Encouragingly, this recovery has come against a dour international economic and political backdrop, which has seen China, the world's second largest economy, report a further slowdown in economic growth, while in Ukraine, additional political deterioration is taking place. As to China, the latest GDP report, albeit slightly better than forecast, still represented a slowing increase in growth, and one that held out hopes that the government there would opt to take on additional stimulus measures. Such a course is generally smiled upon by the global financial markets.

Meanwhile, on the economic front at home, the latest session saw the release of data showing a modest increase in housing starts for the latest month and a further gain in industrial production. Such upbeat metrics suggest that growth in the recently concluded first quarter may well have approached 2%. That is a modestly better outcome than we would have expected just weeks ago.  In fact, while that would be a somewhat subpar result, it would not be all that bad given the harsh winter and the notable penalties to growth borne of such a dour business background. Our sense is that growth in the current quarter will be close to 2.5%, or even a tad better.

As to the other current big factor on our shores, earnings, they have been mixed, with some companies easily beating profit targets, which in a number of cases have been reduced, while others struggle with their results, either falling short of modest expectations or just about matching such views. In any event, the quarter is shaping up to be a mixed affair from an earnings perspective.

As to the day ahead, the U.S. equity futures are pointing to a mixed opening, with the Standard & Poor's 500 index futures and the NASDAQ futures having overcome some early slippage, after a number of companies, headlined by industrial giant and Dow component General Electric (GE - Free GE Stock Report), beat on the bottom line. That stock is showing a small increase in the pre-market. However, tech stalwart IBM (IBM - Free IBM Stock Report) is indicating a big pre-market loss after that Dow mainstay reported an eighth straight quarter of falling revenues.
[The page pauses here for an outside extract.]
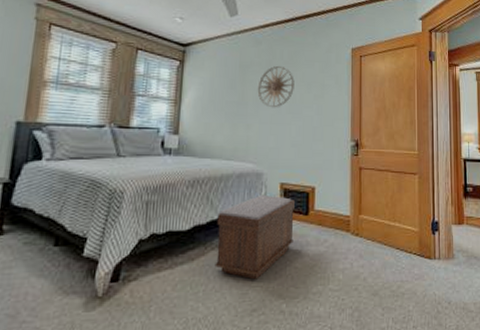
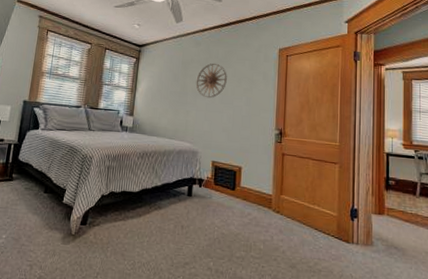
bench: present [214,196,295,280] -> none [157,170,224,239]

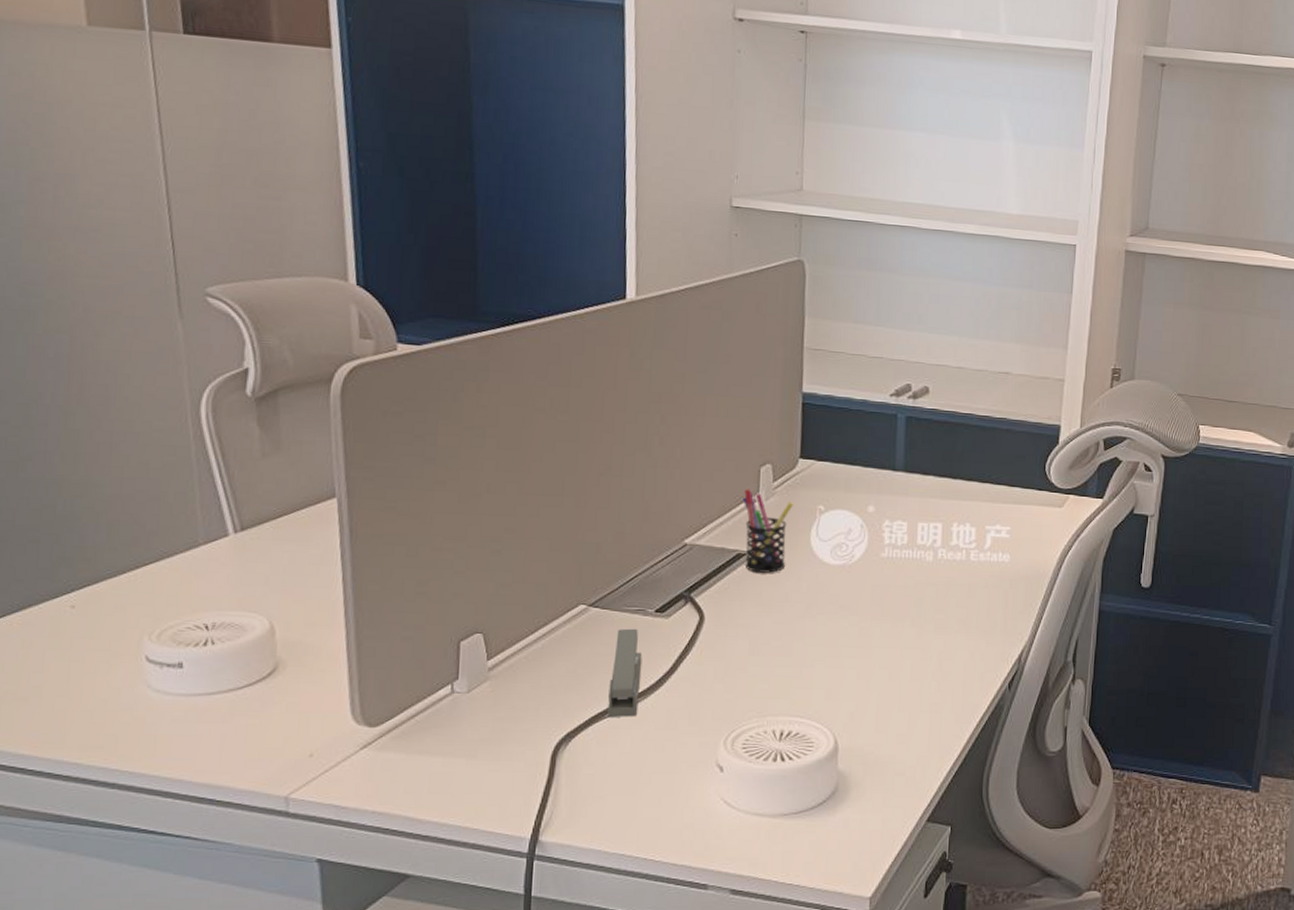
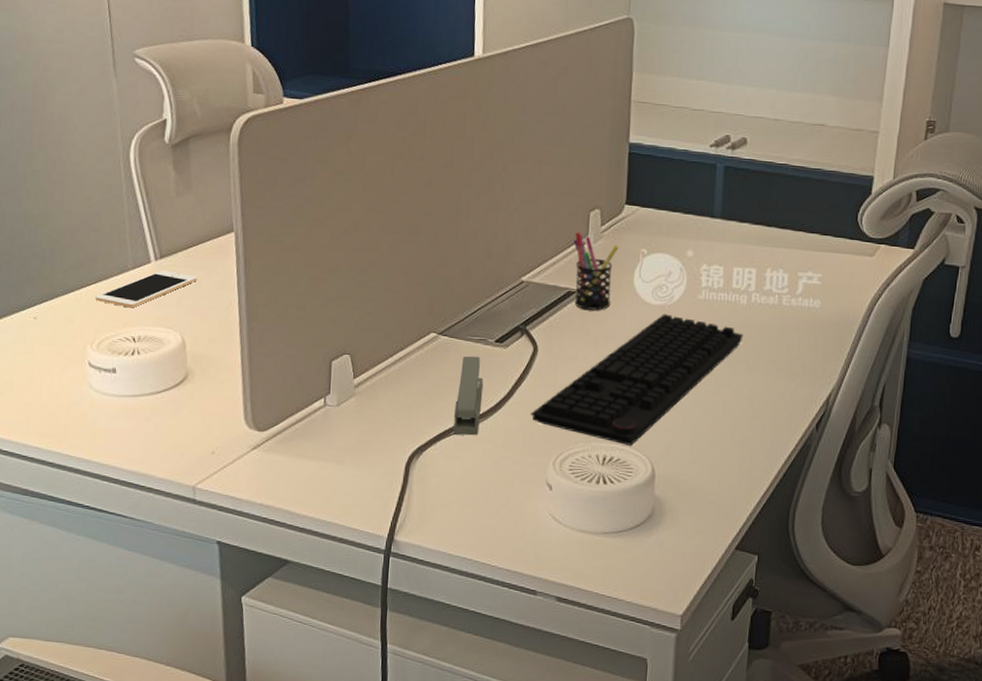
cell phone: none [155,544,290,590] -> present [95,270,198,308]
keyboard: none [697,574,930,718] -> present [531,314,744,446]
That issue is off about 4% in the pre-market. Finally, PepsiCo (PEP) posted somewhat better quarterly metrics and that stock is suggesting a higher opening when trading resumes in less than an hour from now. So, on the whole, we seem headed for an uninspiring start to the day. But weaker starts have not been a major obstacle for Wall Street to overcome--at least thus far this week.

Finally, we note that the stock market will be closed tomorrow in observance of the Good Friday holiday. Today will be a regular trading session for equities. - Harvey S. Katz

At the time of this article's writing, the author did not have positions in any of the companies mentioned.